Director: Maggie Gyllenhaal
Starring: Olivia Colman, Dakota Johnson, Jessie Buckley, Paul Mescal, Dagmara Dominczyk, Jack Farthing, Oliver Jackson-Cohen, Peter Sarsgaard, Ed Harris
Certificate: 15
Run Time: 121 mins
The Lost Daughter is the directorial debut from actress Maggie Gyllenhaal based on a 2006 novel of the same name by Elena Ferrante. It follows a middle-aged professor Leda Caruso who is holidaying in Greece. She is clearly carrying a lot of emotional baggage and we learn that she’s had a rocky relationship with her children due to her finding motherhood unwieldy. When she is resting on a beach, a fellow holidaymaker Nina (Dakota Johnson) notices her young child goes momentarily missing. Leda finds her and reunites her with her mother but the girl has lost her prized doll, which causes her distress. It is revealed that Leda has taken the doll, for god knows whatever reason, and is a theme that recurs time and again throughout. Gyllenhaal explores the parallels with Leda’s complicated experiences in her life with her Greek holiday.
The Lost Daughter is a strange film and whilst it’s never boring, I struggled to connect with the characters. Whilst Olivia Colman’s performance is typically excellent as Leda, her character is deeply troubled and unlikeable. That’s not a problem in itself as there are plenty of excellent deceitful characters in film but Gyllenhaal fails to fully explore the ideas she sets up. There are some interesting notions on motherhood, such as the under-explored idea that a mother may not always like her children, which the film is on the cusp of unpacking.

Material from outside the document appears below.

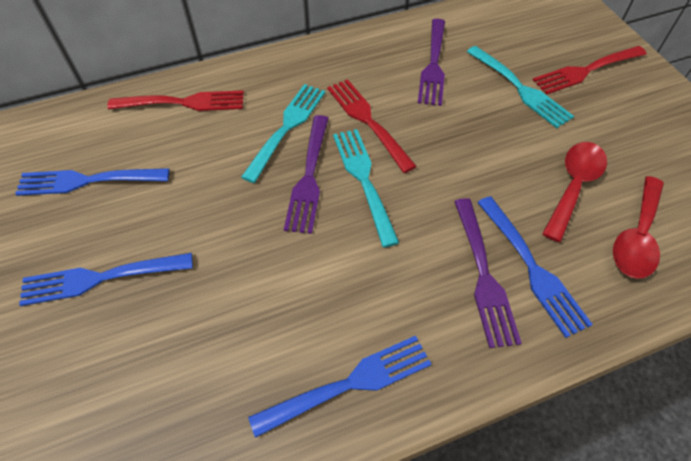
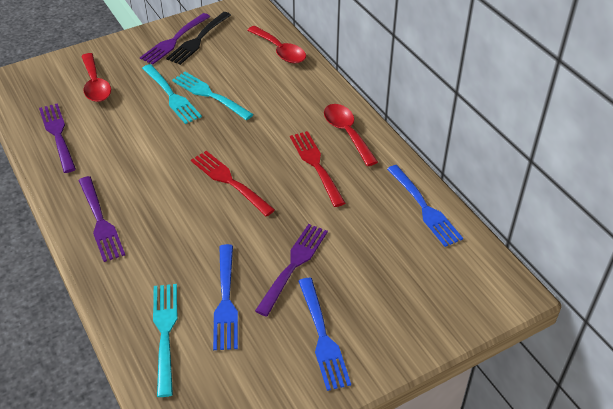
black fork: none = 0 -> [166,12,231,65] = 1
blue fork: [15,168,170,196] [19,253,193,306] [248,336,432,438] [477,196,593,338] = 4 -> [213,244,238,350] [298,278,351,391] [387,165,463,247] = 3
purple fork: [284,115,329,234] [418,19,445,106] [454,198,522,348] = 3 -> [39,103,76,173] [78,176,125,262] [140,13,210,65] [255,224,328,317] = 4
red fork: [107,90,244,111] [327,79,417,173] [533,46,647,95] = 3 -> [191,151,275,217] [290,131,345,207] = 2
red spoon: [542,142,607,242] [613,176,664,279] = 2 -> [81,53,111,102] [247,26,306,63] [324,104,378,166] = 3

Jesse Buckley plays Leda in her younger years and like Colman, has received lots of awards attention for her performance. I thought Buckley’s performance was terrible. Her British accent constantly slips and slides and she’s totally unconvincing as a young mother. Of the rest of the cast, Ed Harris is fine but isn’t given a great deal to work with and Dakota Johnson is underused as the young mother and her difficult familial situation is also under-explored.
Whilst The Lost Daughter is far from a conventional debut in its ambitious narrative and unsettling tone, Gylllenhaal’s debut is ultimately disappointing in that it fails to fully explore its themes. I’m surprised the film has resonated with critics as much as it has. The Lost Daughter is drawn-out, tedious and unfortunately doesn’t hang together.